Аэто ведь был урок всем нам – урок уважения пусть к незрелому, но самостоятельному суждению, урок преклонения перед компетентностью!
Когда мне предоставили слово, Лазарь Борисович повернулся в мою сторону и внимательно слушал все двадцать минут. Я рассказывал о истории изучения советской историографии западничества и славянофильства.

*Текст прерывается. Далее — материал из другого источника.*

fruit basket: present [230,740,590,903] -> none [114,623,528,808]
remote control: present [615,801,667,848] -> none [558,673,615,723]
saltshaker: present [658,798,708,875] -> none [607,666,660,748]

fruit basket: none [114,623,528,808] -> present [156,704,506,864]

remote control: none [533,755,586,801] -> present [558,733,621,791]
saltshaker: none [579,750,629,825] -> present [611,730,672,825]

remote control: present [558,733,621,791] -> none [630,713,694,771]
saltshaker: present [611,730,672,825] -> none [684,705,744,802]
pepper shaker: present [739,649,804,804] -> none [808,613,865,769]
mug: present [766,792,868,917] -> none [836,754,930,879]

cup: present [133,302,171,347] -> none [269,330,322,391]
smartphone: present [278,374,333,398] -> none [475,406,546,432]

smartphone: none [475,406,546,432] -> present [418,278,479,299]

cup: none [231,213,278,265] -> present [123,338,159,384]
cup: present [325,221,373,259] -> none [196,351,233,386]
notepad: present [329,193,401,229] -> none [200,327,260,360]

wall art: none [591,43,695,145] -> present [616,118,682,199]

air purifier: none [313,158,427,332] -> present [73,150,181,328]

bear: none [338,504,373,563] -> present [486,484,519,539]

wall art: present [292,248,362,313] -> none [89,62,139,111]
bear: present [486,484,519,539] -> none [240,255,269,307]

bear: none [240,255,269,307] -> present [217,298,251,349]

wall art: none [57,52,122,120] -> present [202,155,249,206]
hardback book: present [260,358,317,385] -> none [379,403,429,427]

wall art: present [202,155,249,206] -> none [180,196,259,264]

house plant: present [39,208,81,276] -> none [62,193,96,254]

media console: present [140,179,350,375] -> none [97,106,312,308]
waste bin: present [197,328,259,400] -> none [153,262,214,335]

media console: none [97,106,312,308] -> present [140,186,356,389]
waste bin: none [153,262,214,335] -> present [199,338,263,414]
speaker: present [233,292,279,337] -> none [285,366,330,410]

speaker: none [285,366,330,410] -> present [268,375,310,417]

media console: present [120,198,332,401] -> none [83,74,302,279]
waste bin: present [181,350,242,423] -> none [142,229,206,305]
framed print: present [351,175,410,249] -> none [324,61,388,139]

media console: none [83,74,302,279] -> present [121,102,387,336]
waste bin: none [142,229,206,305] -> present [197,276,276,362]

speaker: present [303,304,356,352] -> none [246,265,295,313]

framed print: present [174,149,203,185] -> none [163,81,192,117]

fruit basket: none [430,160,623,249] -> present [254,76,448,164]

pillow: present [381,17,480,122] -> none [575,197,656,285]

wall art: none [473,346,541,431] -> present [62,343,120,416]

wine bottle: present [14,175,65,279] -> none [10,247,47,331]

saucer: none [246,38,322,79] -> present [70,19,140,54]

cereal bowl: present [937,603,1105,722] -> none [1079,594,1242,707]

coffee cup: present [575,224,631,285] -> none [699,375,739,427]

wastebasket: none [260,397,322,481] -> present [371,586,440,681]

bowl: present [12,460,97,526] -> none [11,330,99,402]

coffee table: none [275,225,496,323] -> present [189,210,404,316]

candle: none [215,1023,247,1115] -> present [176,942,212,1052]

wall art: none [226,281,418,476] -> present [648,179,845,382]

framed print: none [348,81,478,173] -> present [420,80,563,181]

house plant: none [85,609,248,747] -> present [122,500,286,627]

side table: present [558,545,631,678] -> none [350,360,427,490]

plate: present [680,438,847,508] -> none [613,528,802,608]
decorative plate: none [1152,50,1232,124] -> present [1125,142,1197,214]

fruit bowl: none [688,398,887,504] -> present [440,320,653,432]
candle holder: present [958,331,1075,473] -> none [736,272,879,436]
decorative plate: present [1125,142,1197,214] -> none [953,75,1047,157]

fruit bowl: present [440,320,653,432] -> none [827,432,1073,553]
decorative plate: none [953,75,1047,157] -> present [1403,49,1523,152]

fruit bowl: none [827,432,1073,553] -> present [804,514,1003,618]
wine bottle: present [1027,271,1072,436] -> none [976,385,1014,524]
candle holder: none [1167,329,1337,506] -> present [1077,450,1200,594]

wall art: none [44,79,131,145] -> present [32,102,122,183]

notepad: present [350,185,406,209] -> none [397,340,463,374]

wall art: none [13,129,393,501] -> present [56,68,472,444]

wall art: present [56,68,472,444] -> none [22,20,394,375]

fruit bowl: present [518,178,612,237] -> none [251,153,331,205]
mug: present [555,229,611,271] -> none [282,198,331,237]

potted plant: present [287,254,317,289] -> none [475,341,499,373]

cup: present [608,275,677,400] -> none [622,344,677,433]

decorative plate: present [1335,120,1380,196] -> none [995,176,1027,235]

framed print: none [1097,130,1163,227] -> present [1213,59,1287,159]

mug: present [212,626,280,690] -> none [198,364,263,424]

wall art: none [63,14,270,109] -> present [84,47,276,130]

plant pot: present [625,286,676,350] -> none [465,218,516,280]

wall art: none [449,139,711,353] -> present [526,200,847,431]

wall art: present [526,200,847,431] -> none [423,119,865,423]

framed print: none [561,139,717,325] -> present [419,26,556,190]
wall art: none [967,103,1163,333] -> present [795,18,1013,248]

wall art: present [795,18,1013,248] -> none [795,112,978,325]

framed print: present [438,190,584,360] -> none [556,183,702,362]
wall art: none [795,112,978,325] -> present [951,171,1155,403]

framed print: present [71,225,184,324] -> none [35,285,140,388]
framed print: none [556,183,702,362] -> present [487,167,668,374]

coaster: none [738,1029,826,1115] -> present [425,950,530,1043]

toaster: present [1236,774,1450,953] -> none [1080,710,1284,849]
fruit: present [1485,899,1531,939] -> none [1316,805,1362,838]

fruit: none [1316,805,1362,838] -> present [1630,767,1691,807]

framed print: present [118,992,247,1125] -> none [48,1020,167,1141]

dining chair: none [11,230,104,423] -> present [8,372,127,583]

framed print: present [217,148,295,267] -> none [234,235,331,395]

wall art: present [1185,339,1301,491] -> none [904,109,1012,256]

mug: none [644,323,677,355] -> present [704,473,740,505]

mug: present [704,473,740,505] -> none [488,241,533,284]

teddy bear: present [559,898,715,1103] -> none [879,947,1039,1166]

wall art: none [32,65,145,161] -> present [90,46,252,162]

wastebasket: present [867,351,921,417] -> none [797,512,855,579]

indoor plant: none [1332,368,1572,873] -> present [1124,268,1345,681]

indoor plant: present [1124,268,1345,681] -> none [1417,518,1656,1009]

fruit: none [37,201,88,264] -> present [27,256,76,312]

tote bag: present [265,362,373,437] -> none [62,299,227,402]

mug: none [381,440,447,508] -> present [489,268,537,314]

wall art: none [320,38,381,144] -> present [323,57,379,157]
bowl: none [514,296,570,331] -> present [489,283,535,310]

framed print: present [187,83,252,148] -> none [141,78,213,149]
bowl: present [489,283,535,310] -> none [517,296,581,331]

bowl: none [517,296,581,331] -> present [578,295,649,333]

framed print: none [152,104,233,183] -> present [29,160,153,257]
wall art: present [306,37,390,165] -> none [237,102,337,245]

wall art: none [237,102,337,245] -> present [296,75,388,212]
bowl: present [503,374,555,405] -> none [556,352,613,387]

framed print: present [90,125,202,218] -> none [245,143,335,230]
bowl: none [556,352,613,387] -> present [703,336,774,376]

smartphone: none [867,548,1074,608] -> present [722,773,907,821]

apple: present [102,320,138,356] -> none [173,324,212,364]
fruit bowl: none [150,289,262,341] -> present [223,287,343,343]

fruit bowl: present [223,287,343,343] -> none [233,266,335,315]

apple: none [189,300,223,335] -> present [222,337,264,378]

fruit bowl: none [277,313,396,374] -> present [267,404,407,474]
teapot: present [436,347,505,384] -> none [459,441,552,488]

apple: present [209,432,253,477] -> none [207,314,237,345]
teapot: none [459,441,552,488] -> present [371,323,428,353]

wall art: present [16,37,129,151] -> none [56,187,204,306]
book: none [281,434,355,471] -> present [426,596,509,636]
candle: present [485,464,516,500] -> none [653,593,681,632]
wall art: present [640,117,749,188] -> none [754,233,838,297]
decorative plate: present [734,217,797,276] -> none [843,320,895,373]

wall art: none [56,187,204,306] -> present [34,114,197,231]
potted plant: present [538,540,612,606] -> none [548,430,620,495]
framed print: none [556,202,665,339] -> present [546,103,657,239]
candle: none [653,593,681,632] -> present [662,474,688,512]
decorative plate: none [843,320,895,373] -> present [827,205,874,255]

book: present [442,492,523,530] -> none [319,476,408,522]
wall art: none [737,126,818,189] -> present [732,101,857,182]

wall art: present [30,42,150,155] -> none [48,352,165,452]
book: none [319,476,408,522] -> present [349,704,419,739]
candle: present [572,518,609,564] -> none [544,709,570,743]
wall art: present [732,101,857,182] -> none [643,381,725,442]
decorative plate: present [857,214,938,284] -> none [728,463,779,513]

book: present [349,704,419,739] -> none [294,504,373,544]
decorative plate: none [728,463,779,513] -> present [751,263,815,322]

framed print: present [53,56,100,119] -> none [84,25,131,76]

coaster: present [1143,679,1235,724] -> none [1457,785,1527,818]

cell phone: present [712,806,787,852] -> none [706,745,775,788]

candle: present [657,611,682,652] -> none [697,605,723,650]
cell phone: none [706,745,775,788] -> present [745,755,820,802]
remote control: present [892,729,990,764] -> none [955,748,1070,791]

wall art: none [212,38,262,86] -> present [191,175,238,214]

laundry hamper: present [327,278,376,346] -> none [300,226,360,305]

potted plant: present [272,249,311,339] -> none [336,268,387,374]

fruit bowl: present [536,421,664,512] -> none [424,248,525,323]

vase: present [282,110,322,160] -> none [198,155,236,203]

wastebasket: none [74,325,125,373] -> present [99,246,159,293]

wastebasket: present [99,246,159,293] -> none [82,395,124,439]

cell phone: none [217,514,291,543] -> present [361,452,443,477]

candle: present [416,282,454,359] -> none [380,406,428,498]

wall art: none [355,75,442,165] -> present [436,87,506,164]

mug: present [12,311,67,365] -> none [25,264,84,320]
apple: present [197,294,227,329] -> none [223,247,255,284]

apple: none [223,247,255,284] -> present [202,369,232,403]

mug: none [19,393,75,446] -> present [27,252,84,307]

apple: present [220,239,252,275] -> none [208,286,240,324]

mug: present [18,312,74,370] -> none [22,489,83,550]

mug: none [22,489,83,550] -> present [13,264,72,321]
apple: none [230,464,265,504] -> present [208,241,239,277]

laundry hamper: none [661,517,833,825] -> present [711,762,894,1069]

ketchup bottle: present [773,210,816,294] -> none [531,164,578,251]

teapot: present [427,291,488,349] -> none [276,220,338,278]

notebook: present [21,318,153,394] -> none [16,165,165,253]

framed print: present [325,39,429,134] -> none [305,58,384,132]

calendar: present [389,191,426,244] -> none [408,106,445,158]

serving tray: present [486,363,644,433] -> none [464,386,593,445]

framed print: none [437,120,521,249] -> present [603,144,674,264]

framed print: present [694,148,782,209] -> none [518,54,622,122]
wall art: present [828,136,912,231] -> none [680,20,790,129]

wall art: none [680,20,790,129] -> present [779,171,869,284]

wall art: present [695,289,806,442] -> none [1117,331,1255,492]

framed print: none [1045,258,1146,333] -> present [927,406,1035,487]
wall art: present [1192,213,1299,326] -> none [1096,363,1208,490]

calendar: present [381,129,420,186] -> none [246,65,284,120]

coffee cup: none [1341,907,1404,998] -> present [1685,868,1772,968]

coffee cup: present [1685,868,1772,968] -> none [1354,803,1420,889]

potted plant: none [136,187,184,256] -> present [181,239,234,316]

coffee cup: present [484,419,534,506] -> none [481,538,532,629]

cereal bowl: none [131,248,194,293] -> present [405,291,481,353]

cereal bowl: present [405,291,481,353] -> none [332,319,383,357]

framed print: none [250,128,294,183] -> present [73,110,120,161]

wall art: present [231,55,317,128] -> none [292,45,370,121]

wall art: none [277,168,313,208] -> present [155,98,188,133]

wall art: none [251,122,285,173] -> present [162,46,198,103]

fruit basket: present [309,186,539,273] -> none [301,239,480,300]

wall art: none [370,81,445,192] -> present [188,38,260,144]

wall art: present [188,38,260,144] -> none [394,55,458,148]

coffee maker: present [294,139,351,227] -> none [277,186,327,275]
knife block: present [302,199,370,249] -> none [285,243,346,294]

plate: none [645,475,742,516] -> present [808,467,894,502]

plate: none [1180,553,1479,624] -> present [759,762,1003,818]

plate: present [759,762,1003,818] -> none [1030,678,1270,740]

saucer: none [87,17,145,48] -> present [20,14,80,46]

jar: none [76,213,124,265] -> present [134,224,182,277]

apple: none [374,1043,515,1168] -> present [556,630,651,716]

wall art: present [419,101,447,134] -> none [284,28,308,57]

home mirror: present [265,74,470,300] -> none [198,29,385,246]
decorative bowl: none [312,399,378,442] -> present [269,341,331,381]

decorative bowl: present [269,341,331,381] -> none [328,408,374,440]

Сейчас я очень невысокого мнения о своем первом научном опусе. Мне даже стыдно вспоминать то выступление, перенасыщенное вульгарной социологией. Правда, я был искренен и не ведал, что творю. Громил налево и направо советских историков за искажение исторической правды о светлых личностях Хомякова, Грановского, Кавелина, Боткина. Откуда мне было знать, что дело тут заключалось не в неспособности ученых по достоинству оценить ранних русских либералов-гуманистов, а в идеологической монополии КПСС – той монополии, которая «выселила» из истории отечества и либералов и монархистов, оставив в ней только революционеров? А Генкин не только понял меня, но и поощрил. Это была самая светлая минута в моей жизни. Ни до, ни после такой мощной человеческой поддержки я не встречал.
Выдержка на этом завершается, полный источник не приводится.